SUNY Sullivan
- Former name: Sullivan County Community College
- Type: Public community college
- Established: 1962; 64 years ago
- Parent institution: State University of New York
- President: Dr. David Potash
- Undergraduates: 1,527 (fall 2025)
- Location: Loch Sheldrake, New York, United States 41°46′08″N 74°40′03″W﻿ / ﻿41.7688°N 74.6675°W
- Campus: Rural 405 acres (1.64 km^{2});
- Colors: Green and Gold
- Nickname: The Generals
- Sporting affiliations: National Junior College Athletic Association, Region XV
- Mascot: General Dunker
- Website: www.sunysullivan.edu

= SUNY Sullivan =

Community college in Loch Sheldrake, New York, U.S.
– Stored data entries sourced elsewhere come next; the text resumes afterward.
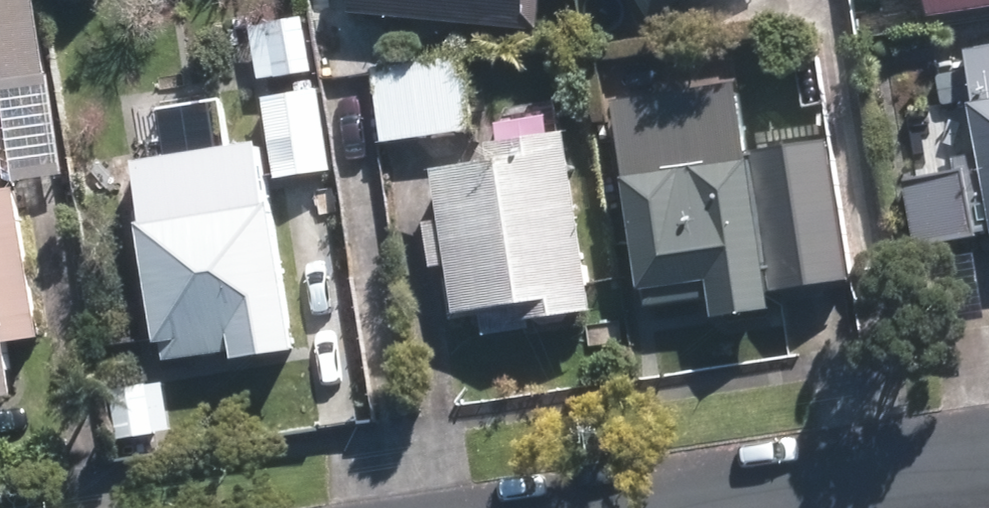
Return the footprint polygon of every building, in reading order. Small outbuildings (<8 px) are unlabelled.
[(80,172),(57,0),(0,0),(0,166),(28,162),(31,178),(80,172)] [(363,7),(541,20),(542,0),(364,0),(363,7)] [(670,16),(700,0),(662,0),(670,16)] [(936,15),(988,5),(988,0),(933,0),(936,15)] [(977,49),(988,156),(988,47),(977,49)] [(480,50),(388,61),(398,139),(490,127),(480,50)] [(352,165),(337,68),(280,77),(296,174),(352,165)] [(784,308),(755,114),(628,132),(650,286),(719,276),(725,317),(784,308)] [(603,309),(594,230),(581,124),(497,134),(500,155),(445,162),(452,215),(439,217),(445,264),(461,262),(467,312),(493,309),(496,331),(549,324),(548,316),(603,309)] [(309,348),(276,141),(146,161),(155,217),(145,219),(164,339),(177,337),(180,357),(242,347),(243,358),(309,348)] [(849,173),(777,183),(792,286),(864,275),(849,173)] [(32,184),(2,188),(0,174),(0,396),(26,392),(17,338),(55,332),(32,184)]
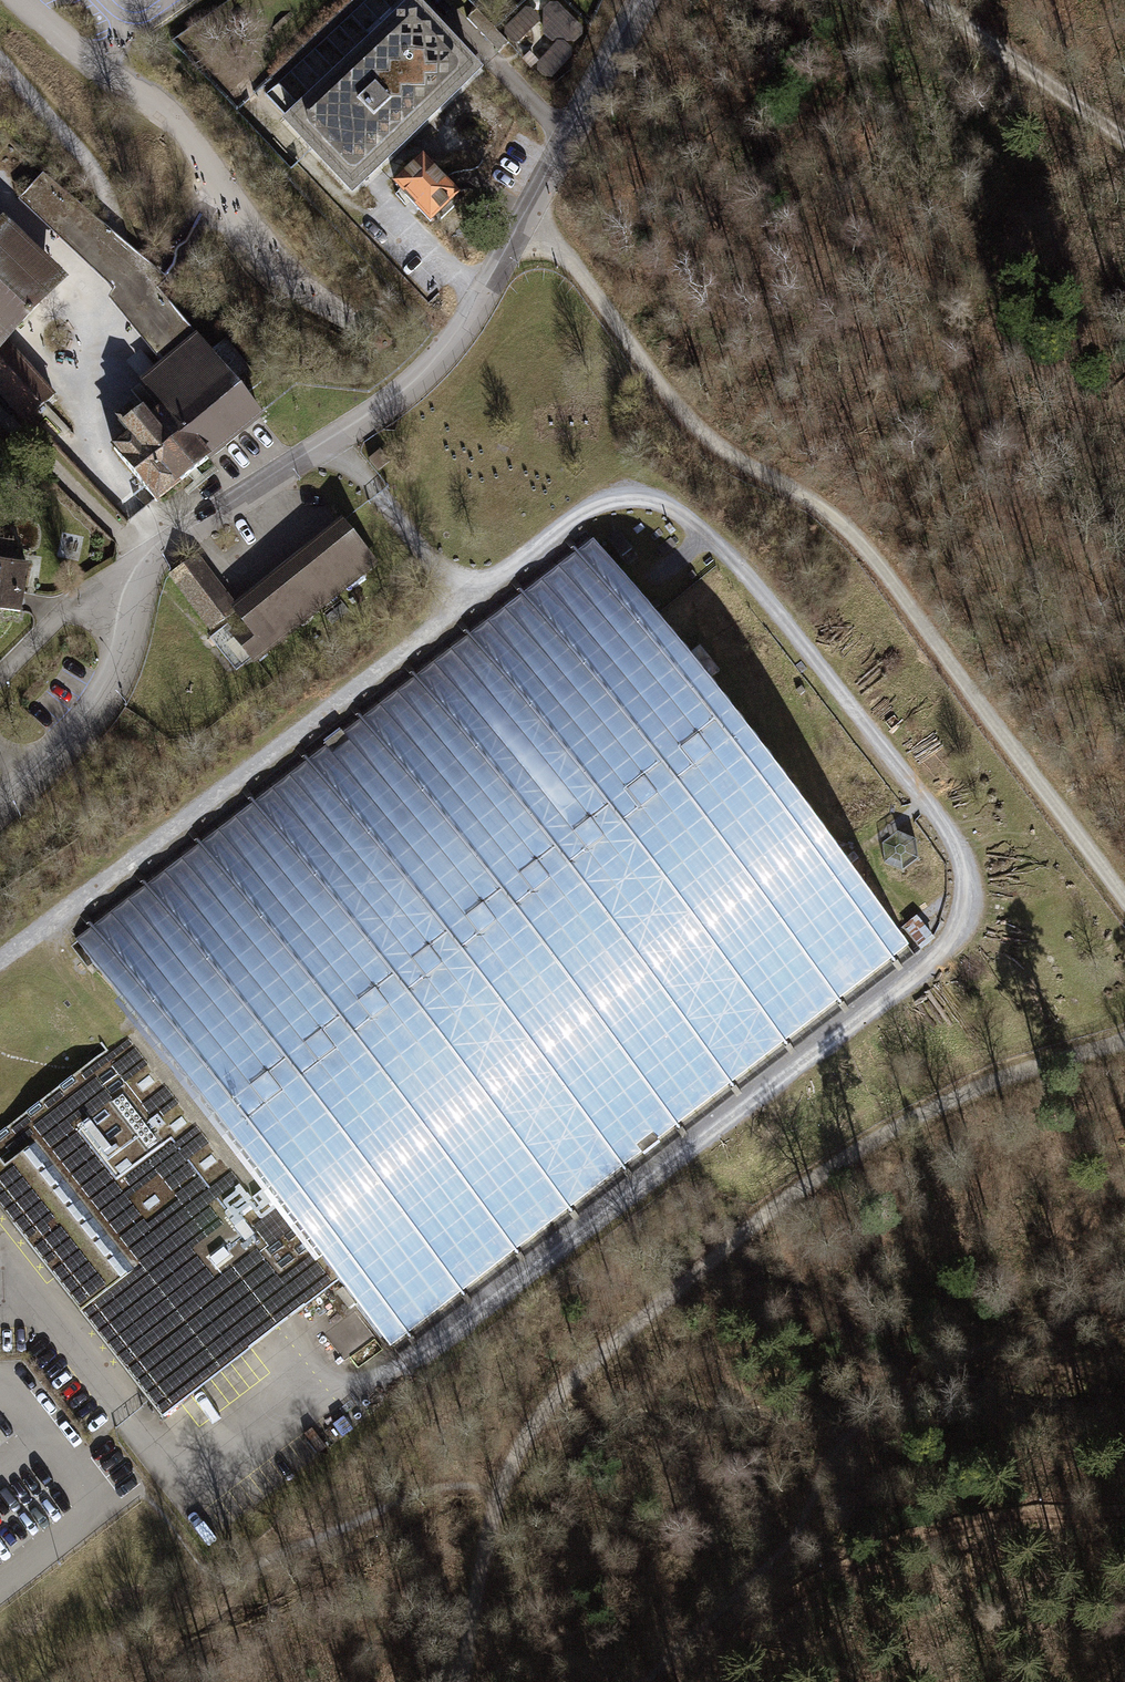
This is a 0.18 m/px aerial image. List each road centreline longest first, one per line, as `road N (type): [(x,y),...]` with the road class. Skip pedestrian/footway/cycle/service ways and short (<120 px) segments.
road 1 (track): [(0,958),(584,506),(613,496),(651,500),(709,533),(948,830),(966,867),(965,927),(949,951),(403,1364)]
road 2 (track): [(461,1681),(494,1485),(571,1380),(760,1217),(864,1144),(984,1084),(1124,1041)]
road 3 (track): [(1124,900),(852,525),(696,427),(570,269),(516,227)]
road 4 (residential): [(0,808),(112,689),(127,648),(140,563),(416,380),(481,294),(561,144)]
road 5 (track): [(932,0),(1124,140)]
road 6 (residential): [(638,0),(561,144)]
SUNY Sullivan is a public community college in Loch Sheldrake, New York. It was founded in 1962 and is part of the State University of New York (SUNY) system and funded in part by Sullivan County, New York. It is accredited by the Middle States Commission on Higher Education. The campus moved from its original campus at the old South Fallsburgh High School in South Fallsburg in 1973.

The college offers 40 degree and certificate programs in career and transfer program areas.

==Campus==
SUNY Sullivan is situated on 405 acre of land and its campus features nine interconnected buildings plus the Paul Gerry Fieldhouse, the Lazarus I. Levine Residence Hall, and the EcoGreen Townhouses. A geothermal system provides heat and air conditioning for the campus. Sustainability is an important part of SUNY Sullivan's mission, and is reflected across campus via an organic farm in partnership with New Hope Community, a composting program, community gardens, a nine-acre solar field, and an apiary.

==Athletics==
The college's 12 intercollegiate sports teams compete in Division II (Varsity and JV teams) and Division III in the NJCAA. The school mascot is General Dunker, and its teams are known as The Generals. Sullivan Generals sports teams include: men's and women's basketball (Division II), baseball (Division II), women's volleyball (Division III), men's and women's cross country (Division III), men's and women's track & field (Division III), men's and women's golf (Division III), men's wrestling (Division III), and co-ed cheerleading (Division III). Intramural activities are ongoing throughout the year. The Sullivan Generals men's basketball team won three Division III National Championships in the 1990s, and won the 2007 Division III Championship with a 32–0 record. The college was the home of the NJCAA Division III Men's Basketball National Tournament through 2016.

==Notable alumni==
- Joey Altman, chef, restaurateur, and TV host on the Food Network, winner of the James Beard Award in 2000, 2001, and 2006.
- Mashama Bailey, chef.
- David Berkowitz, serial killer, also known as the Son of Sam.
- Cleanthony Early, professional basketball player, selected with the 34th overall pick in the 2014 NBA draft by the New York Knicks.
- Eddy Galland and Bobby Shafran, two of the Three Identical Strangers who discovered each other by attending the college, after being adopted separately as infants.
- Assaf Lowengart (born 1998), Israeli baseball player on Team Israel
- Gene Simmons, Israeli-American co-founder, bassist, singer and songwriter of the rock band Kiss.
- Rafael 'Dose' Vargas, rapper in the Dominican Hip hop group 2 In A Room, now known as Fulanito.